Menurut dia, saat ini biaya logistik di Indonesia mencapai 27-28 persen dari produk domestik bruto (PDB).
"Mungkin bisa dikatakan terbesar di kawasan ASEAN, bahkan mungkin terbesar di belahan bumi selatan. Dengan dimulainya proses otomatisasi di Jawa tengah merupakan revolusi yang sangat baik," katanya.
Terkait dengan "dweeling time", dengan adanya otomatisasi alat berat tersebut "dweeling time" tidak lagi menjadi masalah.
"Begitu semua beres, dokumen impor beres, dan seluruh proses di TPKS bisa jalan dengan baik maka 'dweeling time' tidak lagi menjadi isu yang menarik," katanya.
Selanjutnya, sisi yang perlu dibenahi adalah infrastruktur lain di antaranya jalan raya dan akses dari satu daerah ke daerah lain serta proses reaktivasi rel kereta api.
Sementara itu, General Manager Terminal Peti Kemas Semarang (TPKS) Erry Akbar Panggabean menyatakan dengan adanya penambahan sejumlah alat berat, perpanjangan dermaga, dan perluasan lapangan penumpukan diharapkan arus bongkar muat untuk ekspor maupun impor dapat berjalan lebih lancar.

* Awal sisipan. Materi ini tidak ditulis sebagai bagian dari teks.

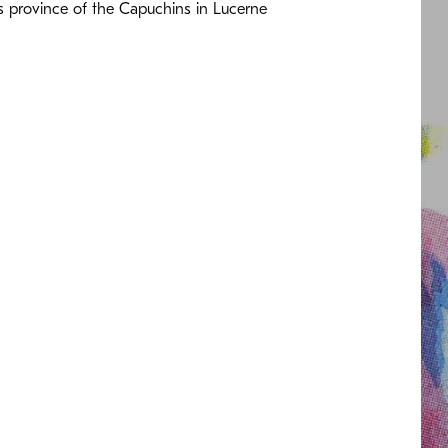
s province of the Capuchins in Lucerne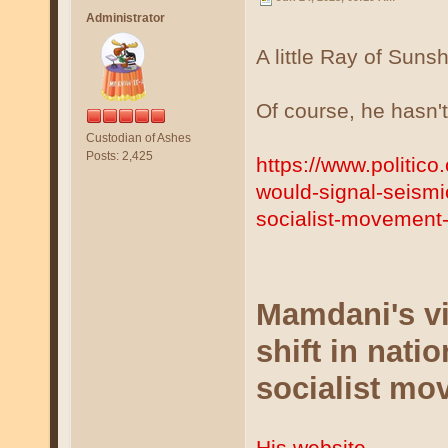
Administrator
A little Ray of Sunsh
Of course, he hasn't
Custodian of Ashes
Posts: 2,425
https://www.politic
would-signal-seismic-
socialist-movemen
Mamdani's vi
shift in natio
socialist mo
His website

"Dengan selesainya perpanjangan dermaga dari 495 meter menjadi 600 meter ini, tiga kapal sudah bisa sandar secara bersamaan. Ini dapat mempercepat proses bongkar muat," katanya.
Selain itu, dengan adanya peningkatan infrastruktur tersebut diharapkan "dweeling time" di TPKS dapat terus meningkat dari saat ini yang rata-rata mencapai 3-4 hari.